PASSAGE FOURNI >>
= = =

Et on voit clairement dans tout le récit évangélique que la joie suscitée par Jésus est, pour certains, un motif de gêne et d’agacement.
Entouré de ses gens, Jésus entre dans la ville, parmi les chants et les cris bruyants. Nous pouvons imaginer que c’est la voix du fils pardonné, celle du lépreux guéri ou le bêlement de la brebis égarée qui, tous ensemble, résonnent fortement lors de cette entrée. C’est le chant du publicain et de l’homme impur ; c’est le cri de celui qui vivait en marge de la ville. C’est le cri des hommes et des femmes qui l’ont suivi parce qu’ils ont fait l’expérience de sa compassion face à leur douleur et à leur misère… C’est le chant et la joie spontanés de tant de personnes marginalisées qui, touchées par Jésus, peuvent crier : “Béni soit celui qui vient au nom du Seigneur !”. Comment ne pas acclamer celui qui leur avait redonné la dignité et l’espérance ? C’est la joie de tant de pécheurs pardonnés qui ont retrouvé confiance et espérance. Et ils crient. Ils se réjouissent. C’est la joie !
Cette joie de l’hosanna se révèle gênante et devient absurde et scandaleuse pour ceux qui se considèrent justes et ‘‘fidèles’’ à la loi et aux préceptes rituels.[1] Joie insupportable pour ceux qui sont restés insensibles à la douleur, à la souffrance et à la misère. Et beaucoup d’entre ceux-ci pensent : ‘‘Regarde, quel peuple mal éduqué !’’. Joie intolérable pour ceux qui ont perdu la mémoire et oublié les nombreuses faveurs reçues. Pour celui qui cherche à se justifier lui-même et à s’installer, comme il est difficile de comprendre la joie et la fête de la miséricorde de Dieu ! Pour ceux qui ne mettent leur confiance qu’en leurs propres forces et qui se sentent supérieurs aux autres[2], comme il est difficile de pouvoir partager cette joie !

= = =

CONSIGNE >> Reprenez le passage sur la joie de l'hosanna lors de l'entrée de Jésus dans la ville et poursuivez-le après sa dernière phrase. Les lignes présentées ensuite forment un matériau distinct du passage.

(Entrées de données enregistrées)
= = =

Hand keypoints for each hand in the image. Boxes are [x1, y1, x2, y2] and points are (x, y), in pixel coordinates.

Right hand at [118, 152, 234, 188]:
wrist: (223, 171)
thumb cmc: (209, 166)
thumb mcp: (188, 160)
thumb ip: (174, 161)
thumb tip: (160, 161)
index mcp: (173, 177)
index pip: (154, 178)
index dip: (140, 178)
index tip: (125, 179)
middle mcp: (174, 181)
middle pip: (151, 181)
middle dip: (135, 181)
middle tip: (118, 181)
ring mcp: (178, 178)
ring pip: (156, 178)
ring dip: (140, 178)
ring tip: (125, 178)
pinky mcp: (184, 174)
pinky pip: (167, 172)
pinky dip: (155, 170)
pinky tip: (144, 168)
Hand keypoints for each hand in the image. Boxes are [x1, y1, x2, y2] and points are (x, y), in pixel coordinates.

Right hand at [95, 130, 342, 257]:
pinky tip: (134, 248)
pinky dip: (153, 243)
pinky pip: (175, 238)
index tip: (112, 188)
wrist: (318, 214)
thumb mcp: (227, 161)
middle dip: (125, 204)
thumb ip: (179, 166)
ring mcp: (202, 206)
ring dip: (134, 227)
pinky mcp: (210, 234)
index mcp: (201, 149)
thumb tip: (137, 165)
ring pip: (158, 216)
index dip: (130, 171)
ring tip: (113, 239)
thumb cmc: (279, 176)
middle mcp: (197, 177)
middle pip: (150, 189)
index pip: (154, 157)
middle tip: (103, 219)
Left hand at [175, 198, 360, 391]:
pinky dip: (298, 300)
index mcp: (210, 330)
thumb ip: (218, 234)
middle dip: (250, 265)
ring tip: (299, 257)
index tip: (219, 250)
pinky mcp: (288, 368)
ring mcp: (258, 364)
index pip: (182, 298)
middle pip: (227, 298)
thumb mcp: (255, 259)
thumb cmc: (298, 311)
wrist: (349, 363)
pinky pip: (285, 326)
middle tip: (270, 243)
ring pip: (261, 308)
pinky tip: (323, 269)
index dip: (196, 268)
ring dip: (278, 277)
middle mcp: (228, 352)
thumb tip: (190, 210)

= = =

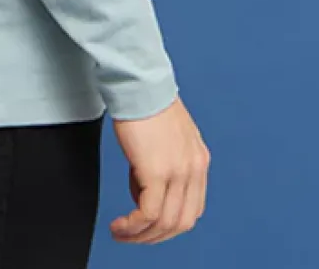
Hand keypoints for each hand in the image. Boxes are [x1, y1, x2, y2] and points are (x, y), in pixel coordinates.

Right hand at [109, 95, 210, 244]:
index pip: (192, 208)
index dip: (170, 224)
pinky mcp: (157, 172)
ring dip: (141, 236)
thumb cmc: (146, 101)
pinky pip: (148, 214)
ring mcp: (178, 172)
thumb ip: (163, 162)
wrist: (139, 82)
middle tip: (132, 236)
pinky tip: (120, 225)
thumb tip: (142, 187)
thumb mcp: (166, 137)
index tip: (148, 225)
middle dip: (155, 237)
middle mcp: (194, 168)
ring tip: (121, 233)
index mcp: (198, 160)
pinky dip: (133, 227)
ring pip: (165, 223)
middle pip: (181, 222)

= = =

RÉPONSE >>
Et c’est ainsi que naît le cri de celui dont la voix ne tremble pas pour hurler : ‘‘Crucifie-le !’’ Il ne s’agit pas d’un cri spontané, mais c’est le cri artificiel, construit, fait du mépris, de la calomnie, de faux témoignages suscités. C’est le cri qui naît dans le passage du fait au compte-rendu, qui naît dans le compte-rendu. C’est la voix de celui qui manipule la réalité, crée une version à son avantage et ne se pose aucun problème pour ‘‘coincer” les autres afin de s’en sortir. C’est un [faux] compte-rendu ! C’est le cri de celui qui n’a pas de scrupules à chercher les moyens de se renforcer et à faire taire les voix dissonantes. C’est le cri qui naît de la réalité ‘‘truquée’’ et présentée de telle sorte qu’elle finit par défigurer le visage de Jésus et le transformer en ‘‘malfaiteur’’. C’est la voix de celui qui veut défendre sa propre position en discréditant spécialement celui qui ne peut pas se défendre. C’est le cri, fabriqué par les ‘‘intrigues’’ de l’autosuffisance, de l’orgueil et de l’arrogance, qui proclame sans problèmes : ‘‘Crucifie-le, crucifie-le !’’.
Et on finit ainsi par faire taire la fête du peuple, on détruit l’espérance, on tue les rêves, on supprime la joie ; on finit ainsi par blinder le cœur, on refroidit la charité. C’est le cri du ‘‘sauve-toi toi-même’’ qui veut endormir la solidarité, éteindre les idéaux, rendre le regard insensible… le cri qui veut effacer la compassion, ce ‘‘pâtir avec’’, la compassion, qui est la faiblesse de Dieu.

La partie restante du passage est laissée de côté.